Data for this exercise
☆ ☆ ☆ ☆ ☆

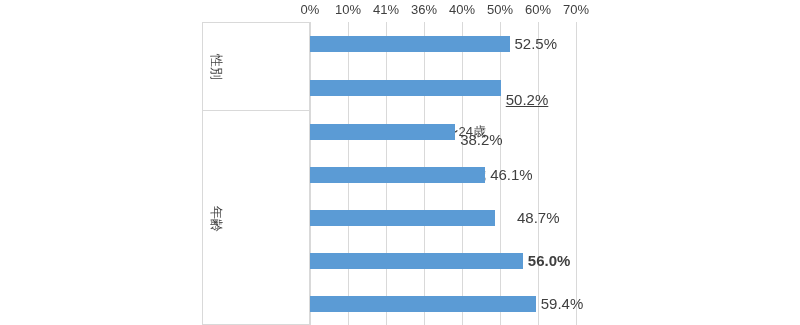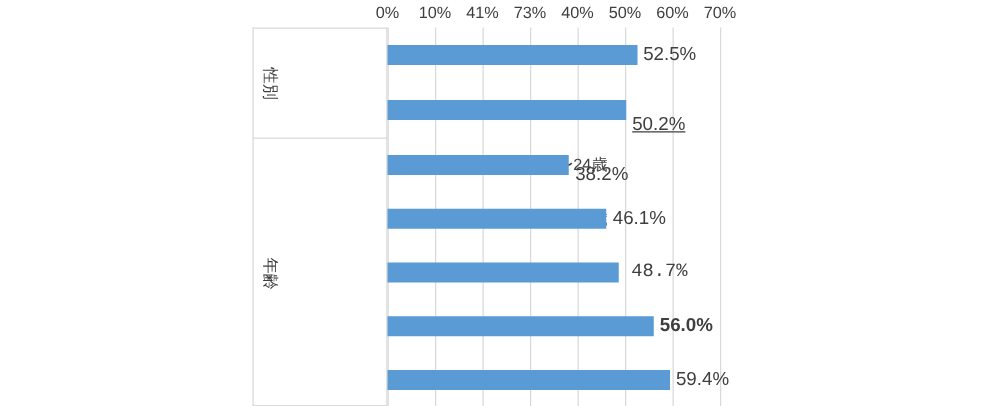--- a/index.html
+++ b/index.html
@@ -125,21 +125,21 @@
 </style>
 </head>
 <body>
 
 <div id="chart-root">
 
   <div id="x-axis-labels">
       <div class="tick-label" style="left: 310px;">0%</div>
       <div class="tick-label" style="left: 348px;">10%</div>
       <div class="tick-label" style="left: 386px;">41%</div>
-      <div class="tick-label" style="left: 424px;">73%</div>
+      <div class="tick-label" style="left: 424px;">36%</div>
       <div class="tick-label" style="left: 462px;">40%</div>
       <div class="tick-label" style="left: 500px;">50%</div>
       <div class="tick-label" style="left: 538px;">60%</div>
       <div class="tick-label" style="left: 576px;">70%</div>
     </div>
 
   <div id="plot-area">
       <div class="gridline" style="left: 0px;"></div>
       <div class="gridline" style="left: 38px;"></div>
       <div class="gridline" style="left: 76px;"></div>
@@ -168,20 +168,20 @@
   <div id="bars-layer">
       <div class="bar" style="left: 310px; top: 44px; width: 199.5px; background: rgb(91, 155, 213);"></div>
       <div class="value-label" style="left: 514.5px; top: 44px;">52.5%</div>
       <div class="bar" style="left: 310px; top: 88px; width: 190.76px; background: rgb(91, 155, 213);"></div>
       <div class="value-label" style="left: 505.76px; top: 100px; text-decoration: underline;">50.2%</div>
       <div class="bar" style="left: 310px; top: 132px; width: 145.16px; background: rgb(91, 155, 213);"></div>
       <div class="value-label" style="left: 460.16px; top: 140px;">38.2%</div>
       <div class="bar" style="left: 310px; top: 175px; width: 175.18px; background: rgb(91, 155, 213);"></div>
       <div class="value-label" style="left: 490.18px; top: 175px;">46.1%</div>
       <div class="bar" style="left: 310px; top: 218px; width: 185.06px; background: rgb(91, 155, 213);"></div>
-      <div class="value-label" style="left: 505px; top: 218px; font-family: Liberation Mono, monospace;">48.7%</div>
+      <div class="value-label" style="left: 517px; top: 218px;">48.7%</div>
       <div class="bar" style="left: 310px; top: 261px; width: 212.8px; background: rgb(91, 155, 213);"></div>
       <div class="value-label" style="left: 527.8px; top: 261px; font-weight: bold;">56.0%</div>
       <div class="bar" style="left: 310px; top: 304px; width: 225.72px; background: rgb(91, 155, 213);"></div>
       <div class="value-label" style="left: 540.72px; top: 304px;">59.4%</div>
     </div>
 
 </div>
 
 </body></html>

☆ ☆ ☆ ☆ ☆

Assignment
An exact transcription of the listing is required, and it must contain no pictures.

Exercise response
--- a/index.html
+++ b/index.html
@@ -125,21 +125,21 @@
 </style>
 </head>
 <body>
 
 <div id="chart-root">
 
   <div id="x-axis-labels">
       <div class="tick-label" style="left: 310px;">0%</div>
       <div class="tick-label" style="left: 348px;">10%</div>
       <div class="tick-label" style="left: 386px;">41%</div>
-      <div class="tick-label" style="left: 424px;">73%</div>
+      <div class="tick-label" style="left: 424px;">36%</div>
       <div class="tick-label" style="left: 462px;">40%</div>
       <div class="tick-label" style="left: 500px;">50%</div>
       <div class="tick-label" style="left: 538px;">60%</div>
       <div class="tick-label" style="left: 576px;">70%</div>
     </div>
 
   <div id="plot-area">
       <div class="gridline" style="left: 0px;"></div>
       <div class="gridline" style="left: 38px;"></div>
       <div class="gridline" style="left: 76px;"></div>
@@ -168,20 +168,20 @@
   <div id="bars-layer">
       <div class="bar" style="left: 310px; top: 44px; width: 199.5px; background: rgb(91, 155, 213);"></div>
       <div class="value-label" style="left: 514.5px; top: 44px;">52.5%</div>
       <div class="bar" style="left: 310px; top: 88px; width: 190.76px; background: rgb(91, 155, 213);"></div>
       <div class="value-label" style="left: 505.76px; top: 100px; text-decoration: underline;">50.2%</div>
       <div class="bar" style="left: 310px; top: 132px; width: 145.16px; background: rgb(91, 155, 213);"></div>
       <div class="value-label" style="left: 460.16px; top: 140px;">38.2%</div>
       <div class="bar" style="left: 310px; top: 175px; width: 175.18px; background: rgb(91, 155, 213);"></div>
       <div class="value-label" style="left: 490.18px; top: 175px;">46.1%</div>
       <div class="bar" style="left: 310px; top: 218px; width: 185.06px; background: rgb(91, 155, 213);"></div>
-      <div class="value-label" style="left: 505px; top: 218px; font-family: Liberation Mono, monospace;">48.7%</div>
+      <div class="value-label" style="left: 517px; top: 218px;">48.7%</div>
       <div class="bar" style="left: 310px; top: 261px; width: 212.8px; background: rgb(91, 155, 213);"></div>
       <div class="value-label" style="left: 527.8px; top: 261px; font-weight: bold;">56.0%</div>
       <div class="bar" style="left: 310px; top: 304px; width: 225.72px; background: rgb(91, 155, 213);"></div>
       <div class="value-label" style="left: 540.72px; top: 304px;">59.4%</div>
     </div>
 
 </div>
 
 </body></html>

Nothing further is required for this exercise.